Hardening (post-roadmap)

  • lib/acl/tests/harden.sx (+25). Adversarial / cross-phase coverage beyond the per-phase suites. Prover-free by design (see JIT blocker below): only acl-permit? (compiled Datalog, safe at any depth) + pure data ops, never acl-explain/acl-prove-d.
    • Diamond hierarchies (resource and group): grant on one path + deny on another → deny wins; both-grant → permit; deny does not leak to siblings.
    • Chain inheritance (literal 4-link): top-group grant reaches leaf member and intermediates; leaf-member deny overrides the top grant; deny on the leaf doesn't block a higher level.
    • Cycle termination: self-membership, self-child, and 2-node membership cycles all reach a fixpoint and decide correctly.
    • Federation conflicts: federated group-grant with a locally-denied member → deny; multi-peer delegation (one trusted, or both trusted) → permit.
    • Degenerate inputs: empty db permits nothing.
    • Fact validation: acl-validate-facts surfaces wrong-arity + unknown predicates; acl-facts-valid? on clean/empty sets.
    • Audit save/restore: snapshot → clear → restore round-trips entries + seq; seq continues without collision after restore; snapshot is an immutable copy.
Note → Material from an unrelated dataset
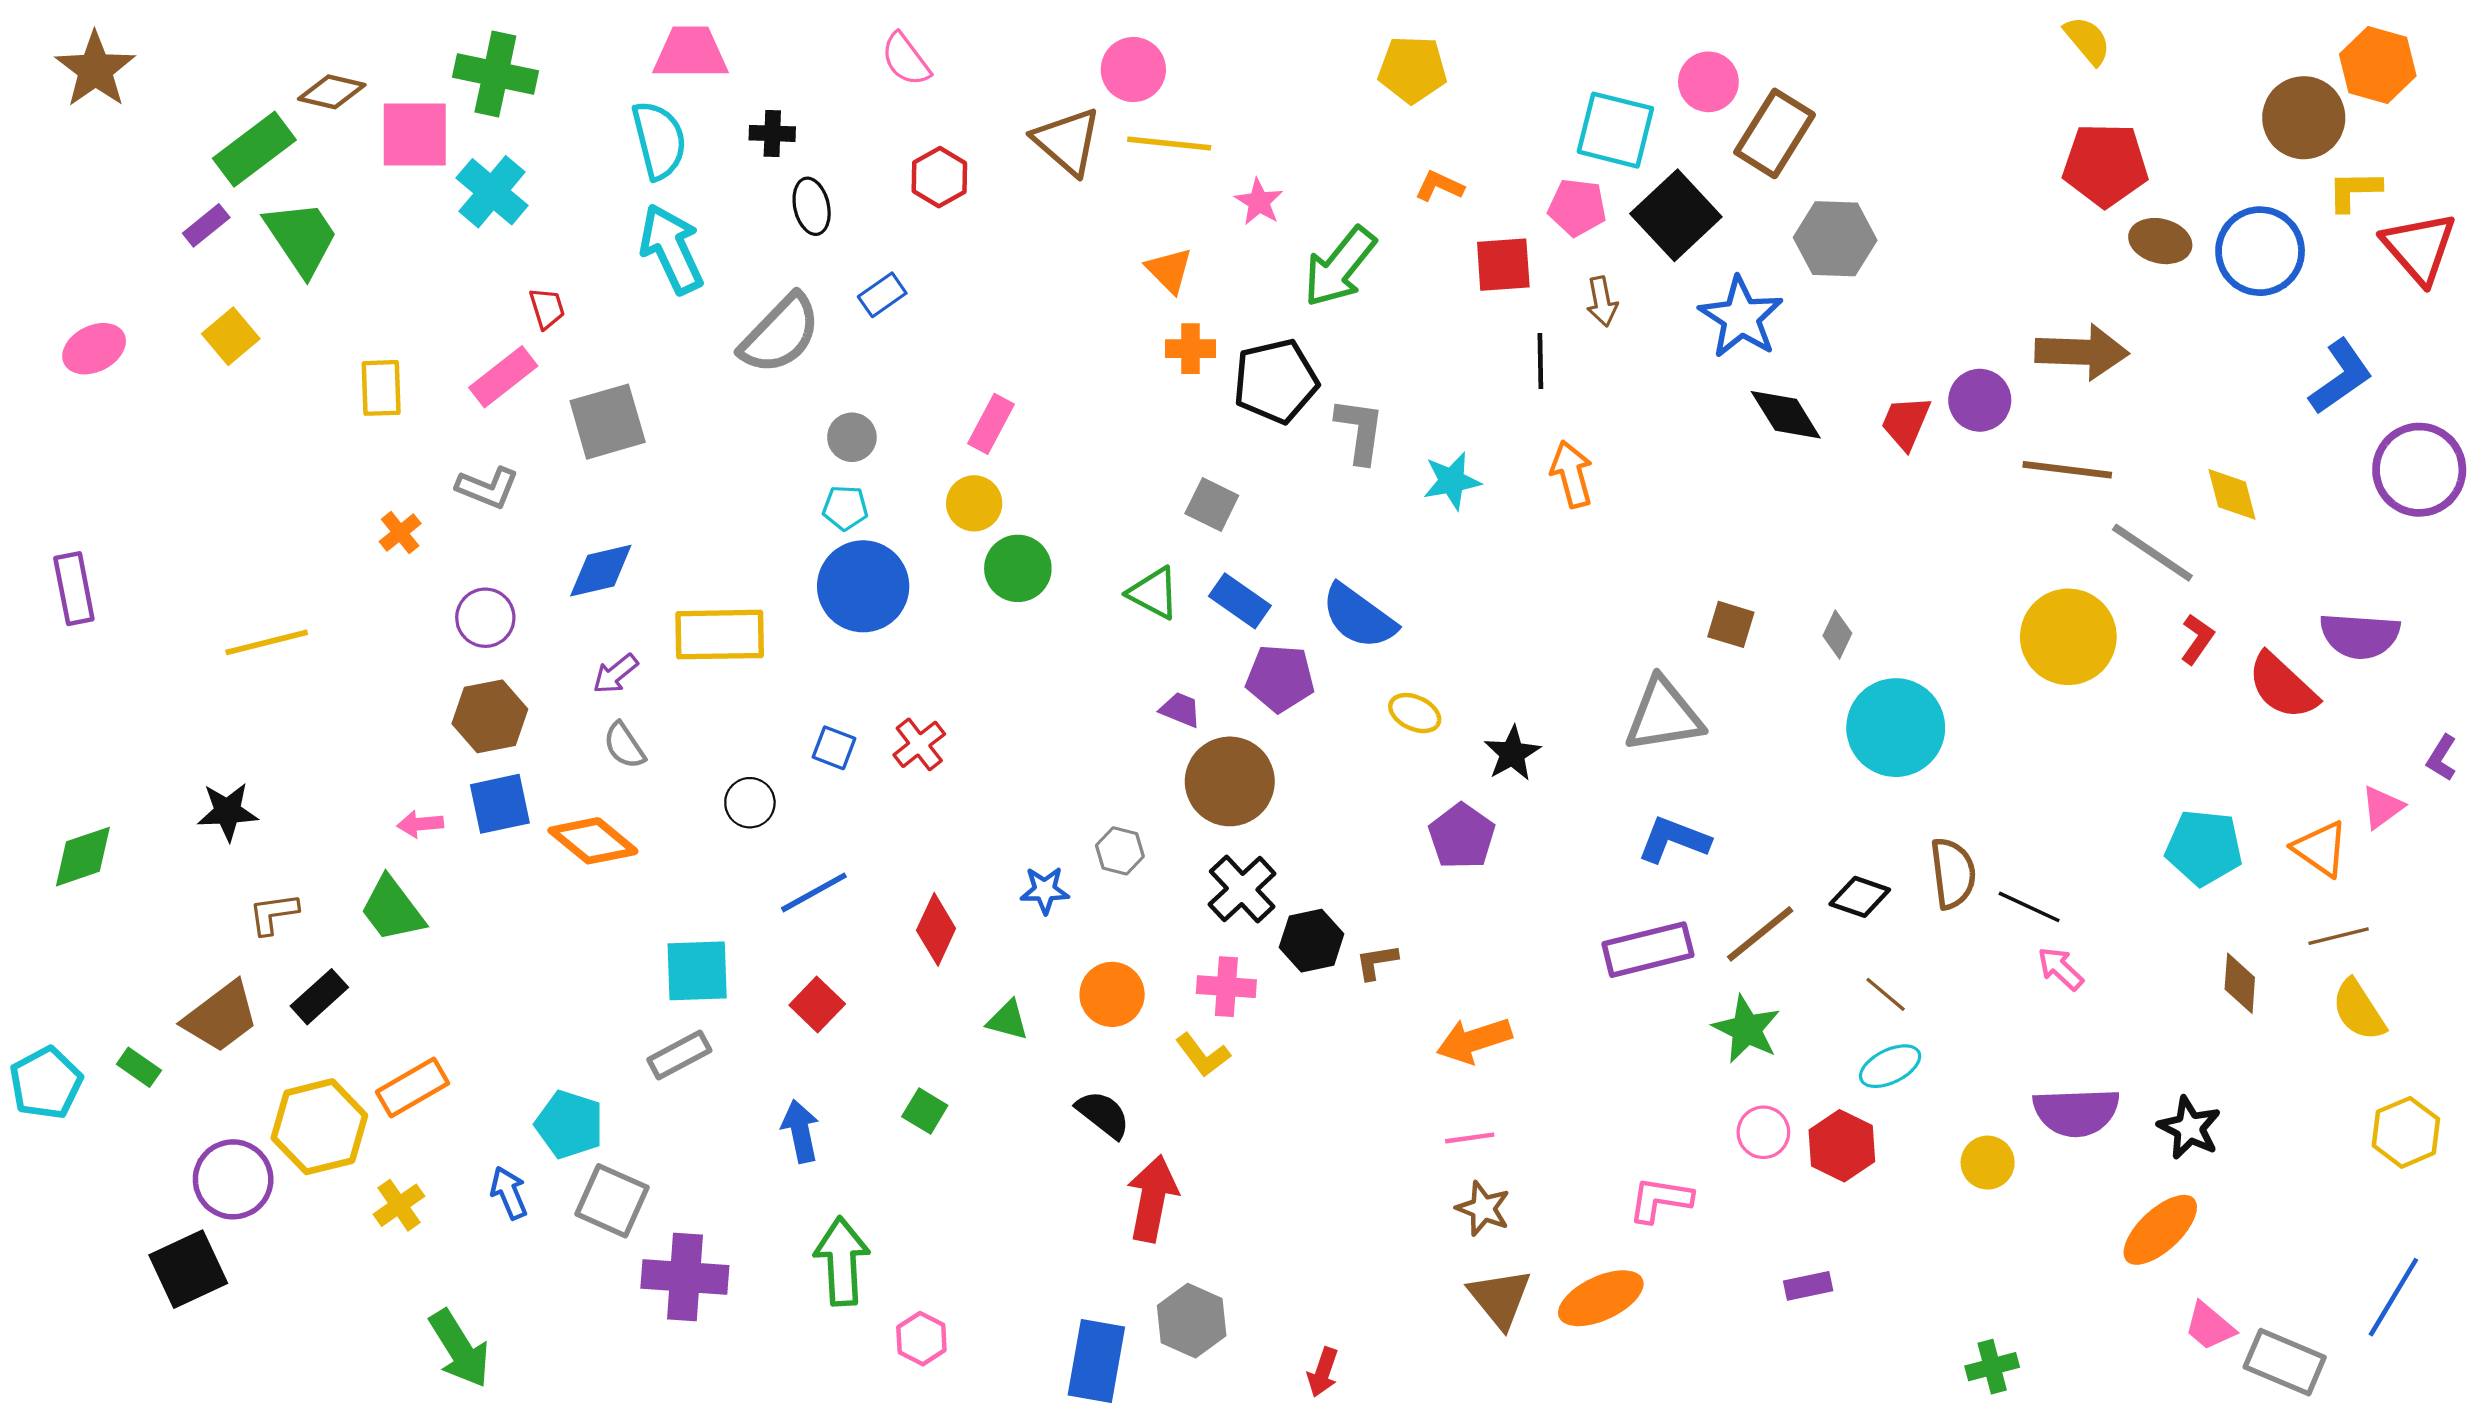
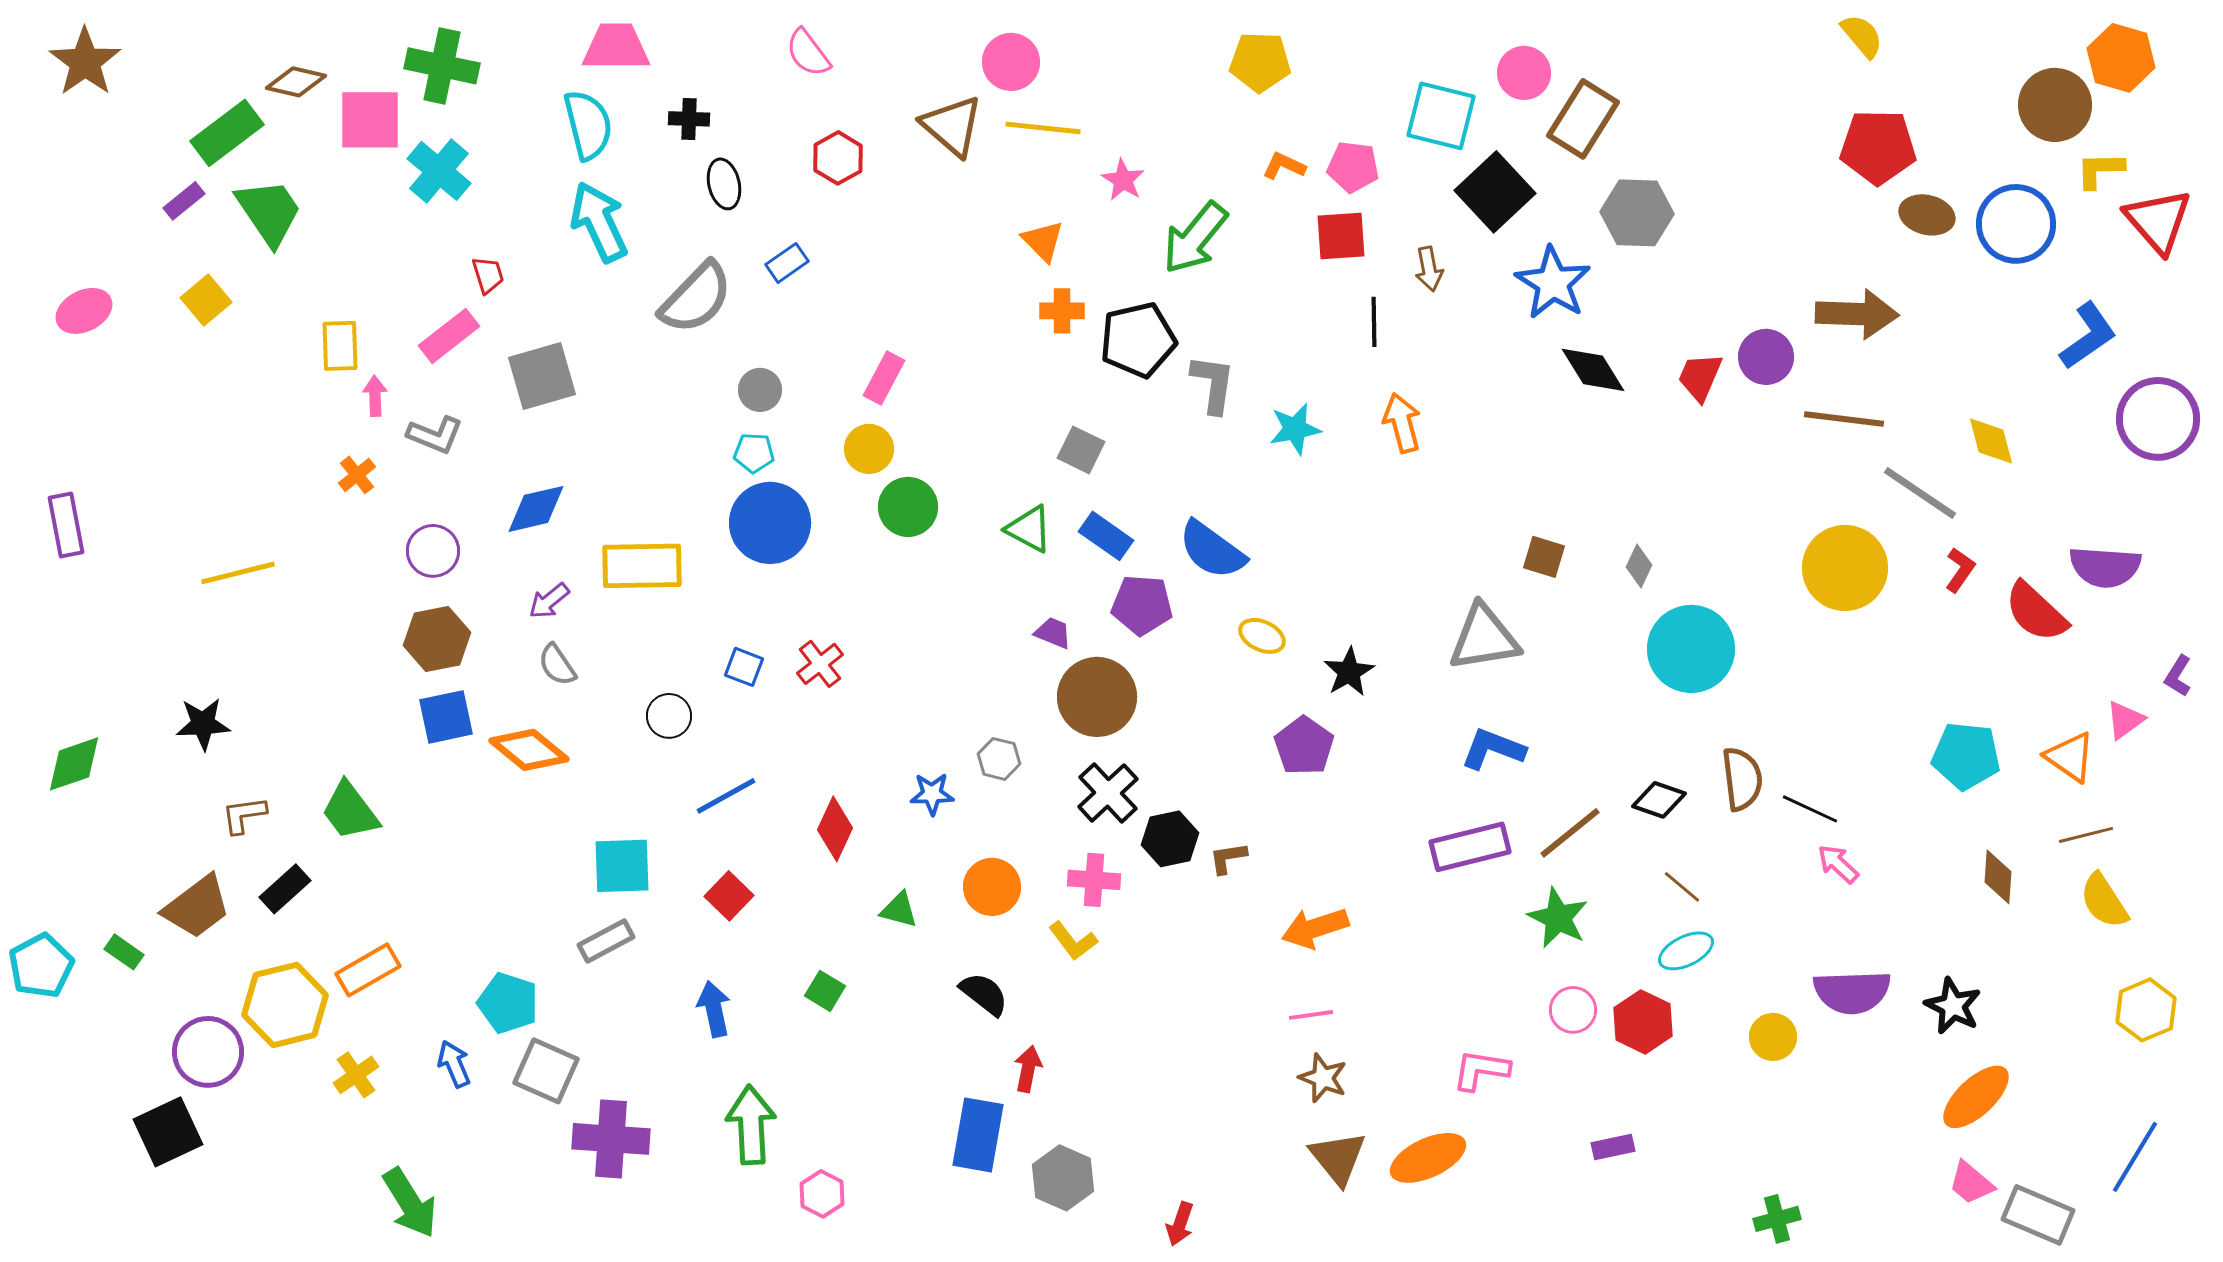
pink pentagon: (1577, 207) -> (1353, 167), moved
pink arrow: (420, 824) -> (375, 396), moved, turned 93
red arrow: (1152, 1198) -> (1028, 1069), size x0.6
orange ellipse: (2160, 1230) -> (1976, 1097), moved
blue rectangle: (1096, 1361) -> (978, 1135), moved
    • Proof reconstruction itself is covered by tests/explain.sx + tests/fed.sx (both stay under the warm-process JIT depth threshold); the depth-cap safety net is verified manually in a warm REPL image but excluded from conformance.
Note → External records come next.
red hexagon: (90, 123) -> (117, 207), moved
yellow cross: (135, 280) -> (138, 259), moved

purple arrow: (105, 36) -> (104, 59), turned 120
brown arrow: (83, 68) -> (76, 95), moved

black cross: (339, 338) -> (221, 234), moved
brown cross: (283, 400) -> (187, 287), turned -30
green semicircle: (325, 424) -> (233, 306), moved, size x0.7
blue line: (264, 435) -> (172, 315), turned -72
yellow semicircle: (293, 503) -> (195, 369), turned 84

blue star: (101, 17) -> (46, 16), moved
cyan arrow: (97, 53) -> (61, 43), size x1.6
  • New API: acl-validate-facts/acl-facts-valid? (schema.sx, opt-in — build stays lenient); acl-audit-snapshot/acl-audit-restore!/acl-audit-copy (audit.sx).
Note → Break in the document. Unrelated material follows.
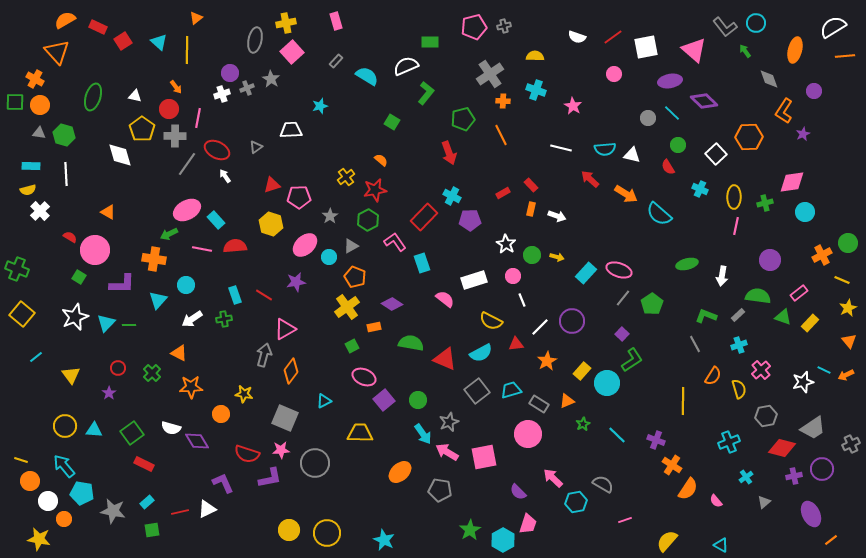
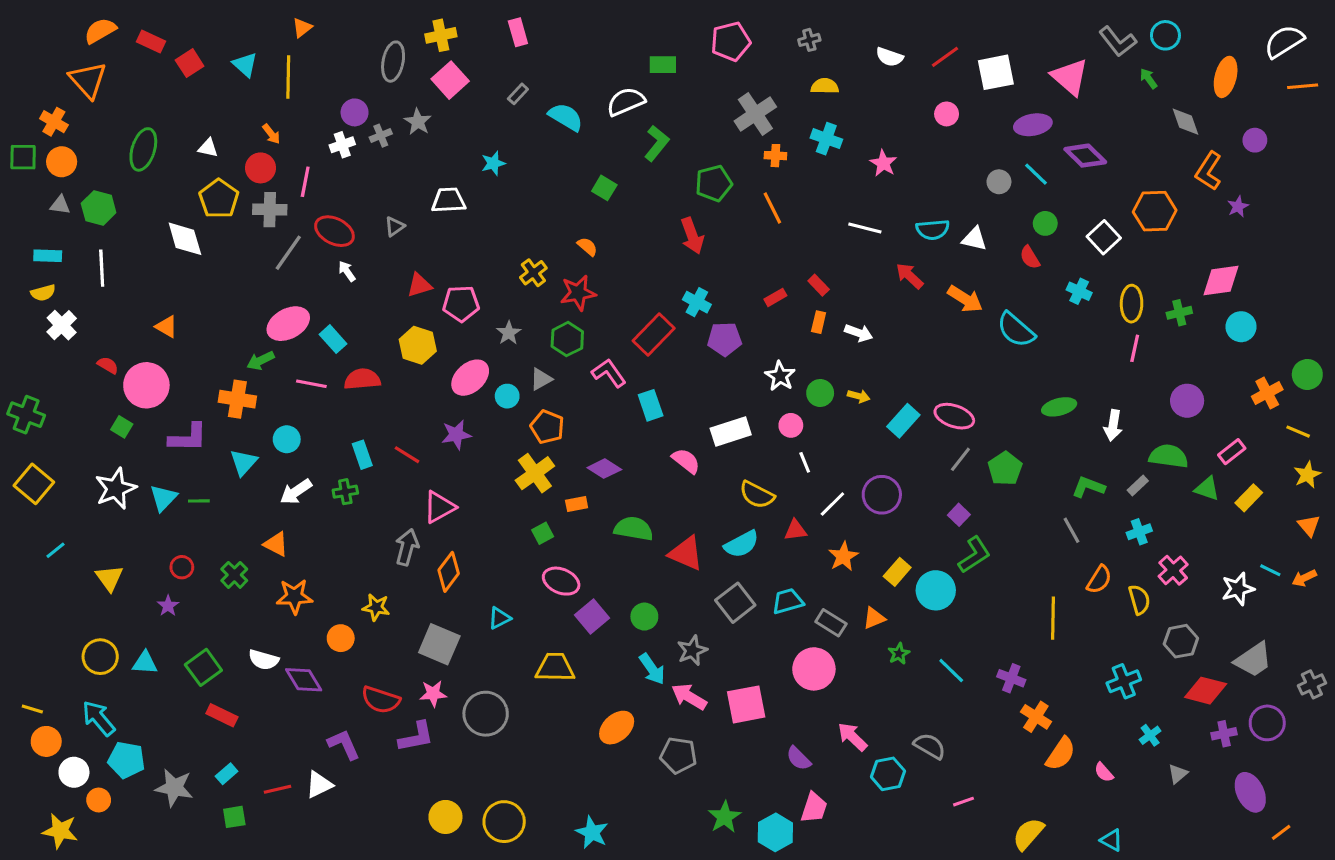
gray cross: (504, 26) -> (809, 40), moved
  • Substrate gotcha (recorded): append! extends a list built with (list) but silently no-ops on a map/rest-derived list in this runtime. Bit the first cut of acl-audit-restore! (rebuilt the live log via map, so later records didn't append). Fix: always rebuild mutable lists via (list) + append! (acl-audit-copy). Worth flagging to kernel owners; out of acl scope.

Blockers

  • JIT loops on deep proof reconstruction (substrate, not acl). Once the kernel JIT-compiles the mutually-recursive prover (acl-prove-d/ acl-prove-rules/acl-prove-build in explain.sx) — which happens after a process has run enough explains to cross the compile threshold — the compiled version loops indefinitely on a member_of/child_of chain deeper than ~3. Symptoms: acl-explain over a 4+-deep chain returns instantly in a cold / warm-REPL image but hangs in a long-lived process. The per-phase explain and fed suites pass only because their proofs stay ≤3 deep; a 5th suite that explained deeper chains hung the whole conformance run (no per-suite timeout in dict mode). Matches [[project_jit_bytecode_bug]] (ACTIVE).
    • Impact beyond tests: acl-explain is unsafe for deep hierarchies in a warm production OCaml server. acl-permit? is unaffected (it reduces to compiled Datalog, no SX-side recursion) — only the SX proof reconstructor is.
    • Workaround in acl: harden suite is prover-free; explain is exercised only at shallow depth. Real fix is in the kernel JIT (out of acl scope) — e.g. the _jit_compiling guard / disabling JIT for the recursive prover, or fixing the bytecode loop. Recommend the kernel owners reproduce with: acl-explain over a 6-deep member_of chain after ~70 prior explains.
    • Minimal repro recorded. Until fixed, callers needing explanations for deep hierarchies should flatten or cap depth, or run explain in a cold worker.